• [QUOTED PASSAGE]:
%%

The Fifth Circuit concluded that the state tort provides substantially different protection than copyright law and that GlobeRanger’s trade secret claim was not preempted.
The Fifth Circuit next considered Software AG’s argument that no federal question jurisdiction exists, so the case should have been remanded to state court. The Fifth Circuit’s response to that argument depended on whether some of GlobeRanger’s previously dismissed state law claims were preempted by the Copyright Act.
Federal jurisdiction is determined based on the time of removal from state court.
It would be inefficient for the court, as well as for litigants, if the power of the court to decide a case could exist at the outset, but later disappear based on changed circumstances.
One of the changed circumstances that does not undo an initial determination of jurisdiction is the dismissal of claims. We have applied this principle before when the original jurisdiction in a removed case flowed from complete preemption. Hook v. Morrison Milling Co., 38 F.3d 776, 779–80 (5th Cir. 1994). In Hook, we explained that the plaintiff’s post-removal dismissal of a wrongful discharge claim that the district court had found to be preempted by ERISA ‘does not divest the district court of its properly triggered subject matter jurisdiction.’ The sole jurisdictional question is thus whether the Copyright Act preempted any of the claims pending at the time of the removal.
(Opinion pdf pages 15 – 16).
In this case, GlobeRanger dismissed its conversion claim after the case was remanded to district court following the first appeal. A conversion claim is a state law claim that punishes taking or copying.

%%

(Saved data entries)
%%

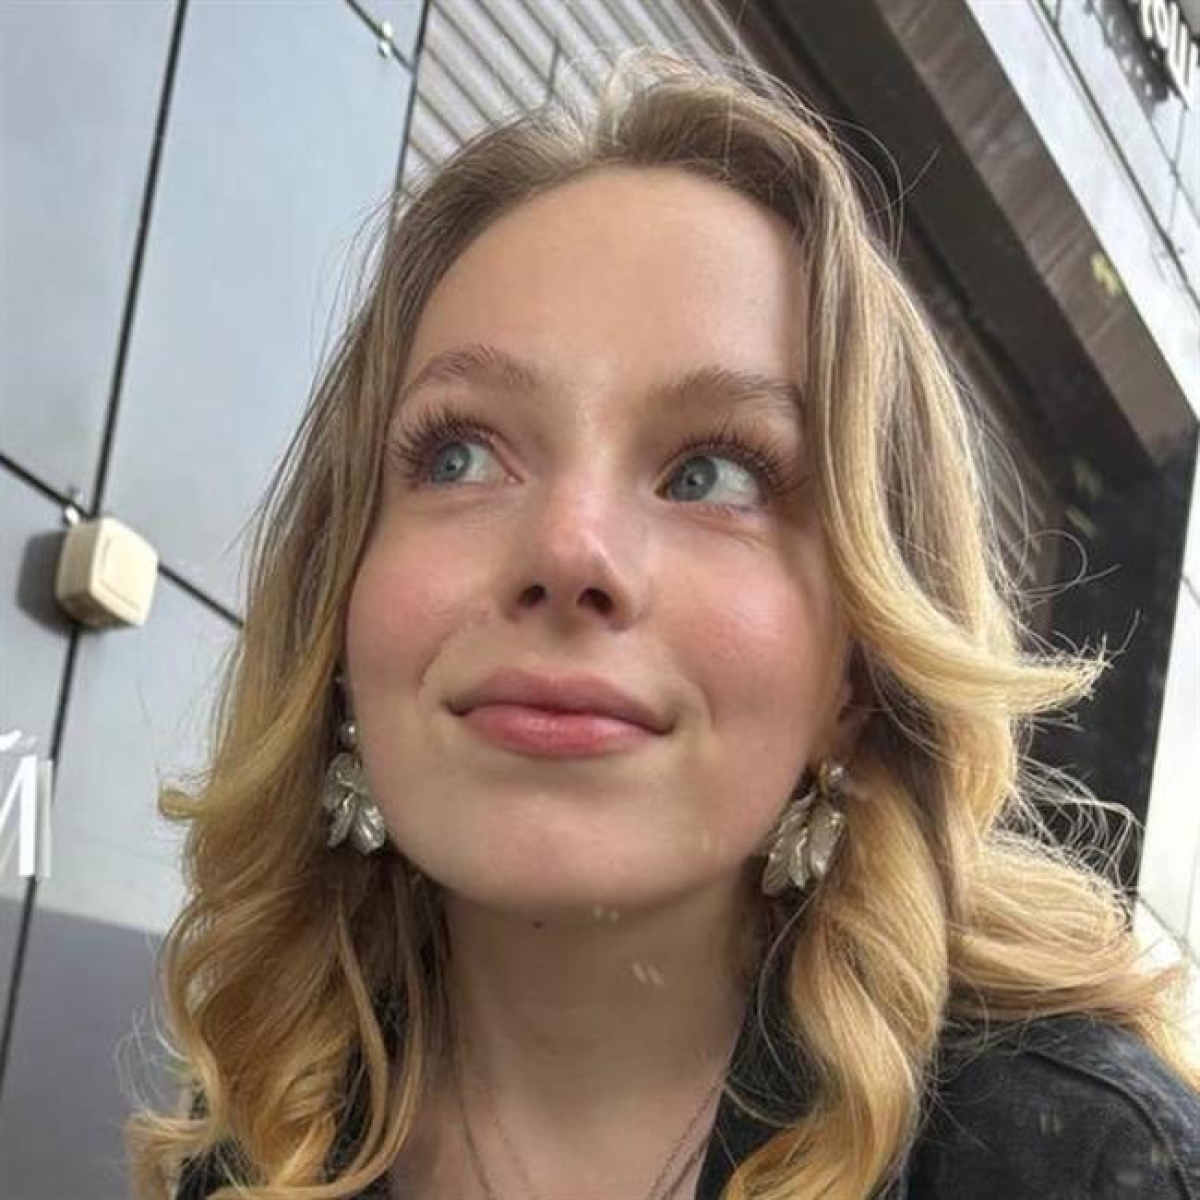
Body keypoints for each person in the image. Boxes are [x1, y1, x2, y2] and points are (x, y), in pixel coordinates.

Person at [125, 48, 1200, 1200]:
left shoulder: (1082, 1164)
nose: (567, 549)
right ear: (338, 603)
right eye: (460, 454)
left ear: (857, 675)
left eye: (713, 475)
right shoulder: (255, 1139)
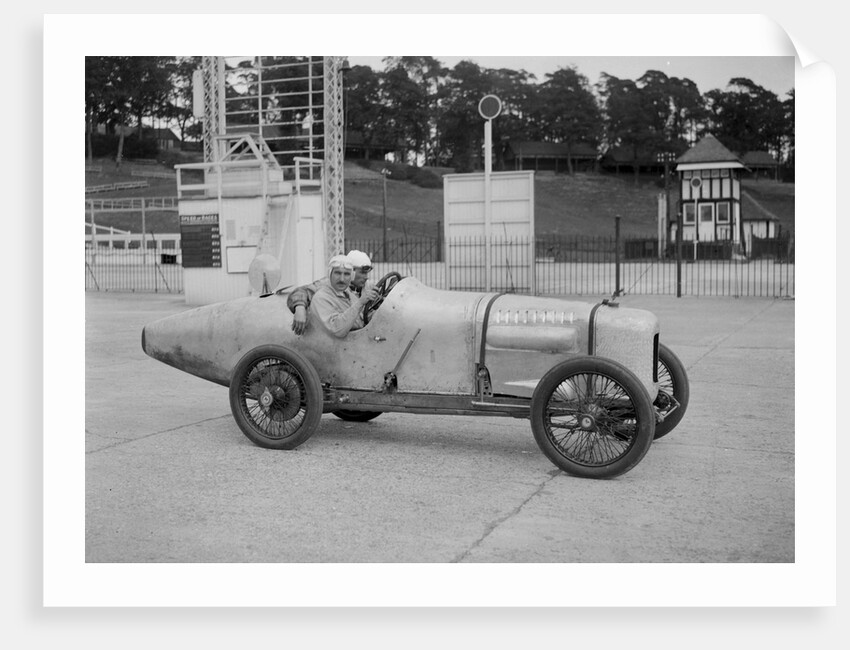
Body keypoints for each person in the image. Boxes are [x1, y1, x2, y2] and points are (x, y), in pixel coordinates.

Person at [287, 250, 374, 335]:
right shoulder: (324, 287)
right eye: (362, 273)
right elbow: (301, 292)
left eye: (347, 274)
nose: (366, 277)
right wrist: (300, 308)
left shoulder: (359, 289)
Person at [308, 254, 381, 338]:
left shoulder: (348, 294)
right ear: (330, 274)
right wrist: (360, 302)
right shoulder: (321, 298)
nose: (342, 279)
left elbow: (361, 319)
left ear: (351, 277)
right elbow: (337, 330)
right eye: (337, 273)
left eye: (346, 274)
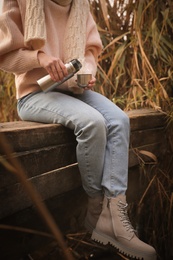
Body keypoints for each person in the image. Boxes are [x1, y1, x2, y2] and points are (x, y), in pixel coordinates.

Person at [0, 0, 156, 259]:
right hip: (33, 95)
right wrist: (40, 57)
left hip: (73, 92)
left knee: (119, 120)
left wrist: (87, 73)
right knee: (92, 123)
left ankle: (115, 215)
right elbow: (5, 54)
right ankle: (97, 214)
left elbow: (90, 52)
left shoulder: (80, 4)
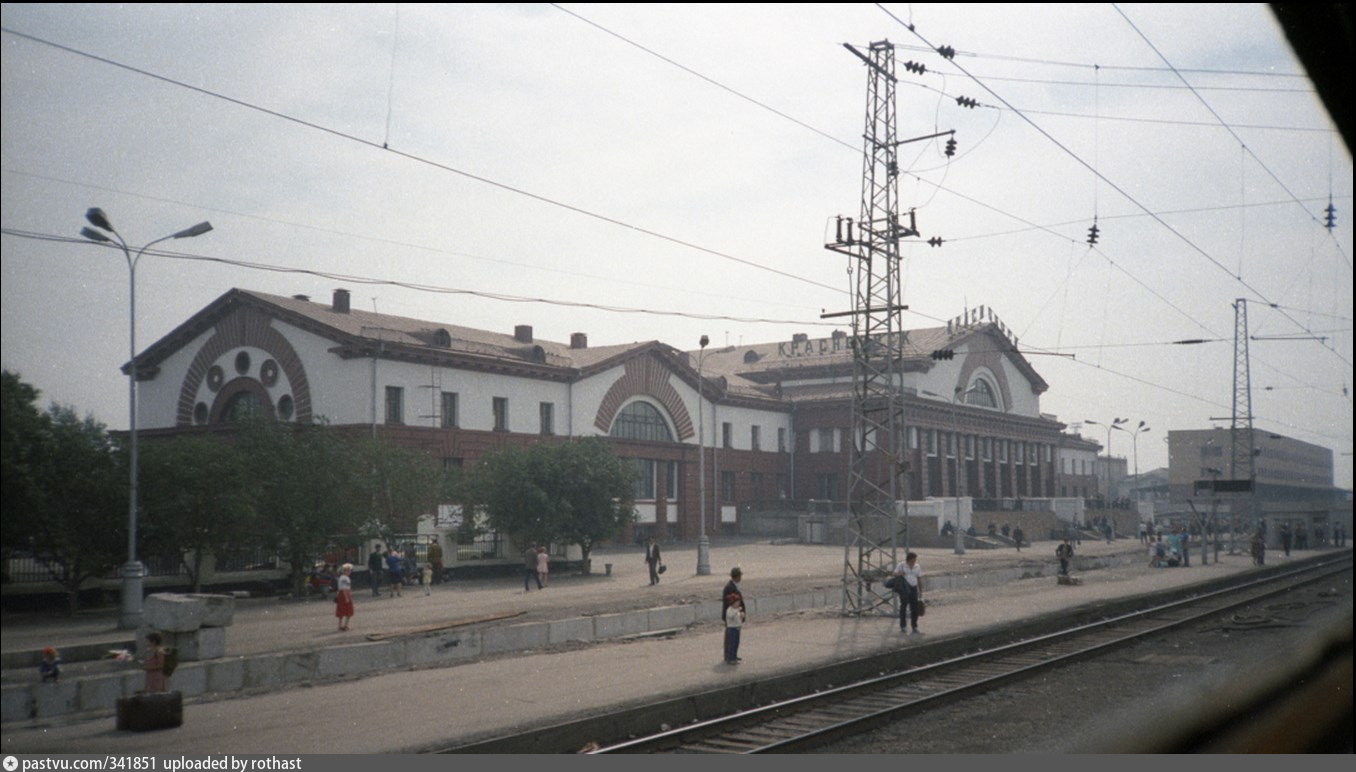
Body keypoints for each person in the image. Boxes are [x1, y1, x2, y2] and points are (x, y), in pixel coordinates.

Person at [892, 552, 924, 634]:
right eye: (913, 559)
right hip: (904, 588)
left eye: (915, 559)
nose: (914, 561)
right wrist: (899, 573)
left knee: (914, 608)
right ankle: (903, 626)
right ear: (909, 559)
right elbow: (894, 573)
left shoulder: (917, 566)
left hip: (913, 588)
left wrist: (920, 591)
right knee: (903, 606)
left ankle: (914, 626)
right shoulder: (902, 565)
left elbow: (919, 578)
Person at [722, 567, 745, 664]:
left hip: (734, 617)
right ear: (737, 576)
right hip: (731, 618)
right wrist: (738, 612)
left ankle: (732, 656)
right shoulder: (730, 587)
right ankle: (730, 657)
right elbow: (730, 603)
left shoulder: (732, 585)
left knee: (733, 640)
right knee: (731, 640)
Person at [335, 563, 354, 631]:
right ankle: (344, 625)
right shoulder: (344, 578)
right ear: (344, 571)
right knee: (347, 610)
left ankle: (342, 625)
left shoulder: (344, 577)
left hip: (343, 594)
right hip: (344, 594)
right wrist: (346, 597)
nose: (350, 572)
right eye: (348, 570)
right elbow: (344, 588)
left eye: (350, 570)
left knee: (342, 610)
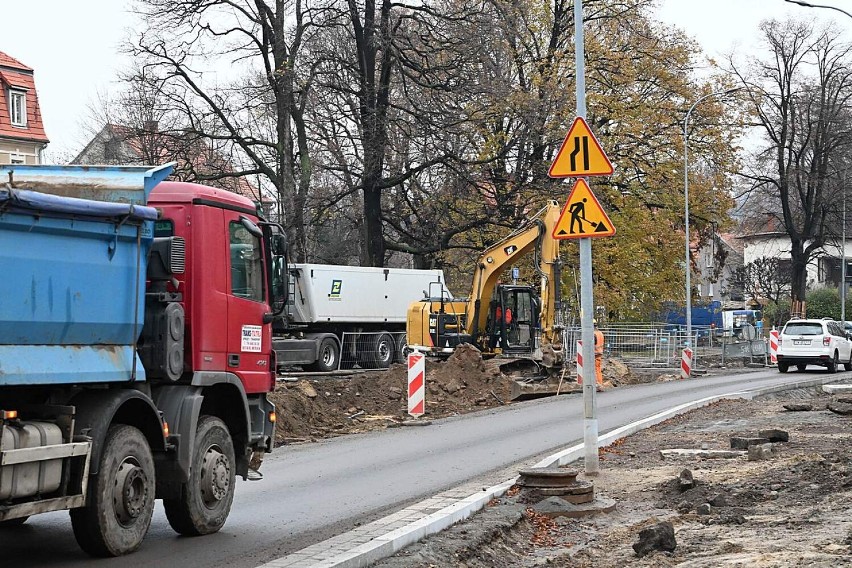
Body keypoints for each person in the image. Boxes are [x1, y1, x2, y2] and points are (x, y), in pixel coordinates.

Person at [593, 320, 604, 388]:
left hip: (594, 353)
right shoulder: (600, 333)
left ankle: (596, 384)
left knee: (594, 370)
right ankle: (600, 383)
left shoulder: (593, 334)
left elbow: (592, 344)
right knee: (598, 369)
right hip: (599, 353)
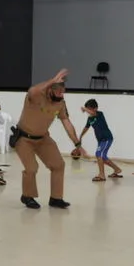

%%

• [EXERCISE DIRECTIONS]:
Print the part of the Fifth Circuit passage from "Federal jurisdiction is" up to and including "on changed circumstances.". These records were drawn from a separate source.

• [RESPONSE TO THE EXERCISE]:
Federal jurisdiction is determined based on the time of removal from state court.
It would be inefficient for the court, as well as for litigants, if the power of the court to decide a case could exist at the outset, but later disappear based on changed circumstances.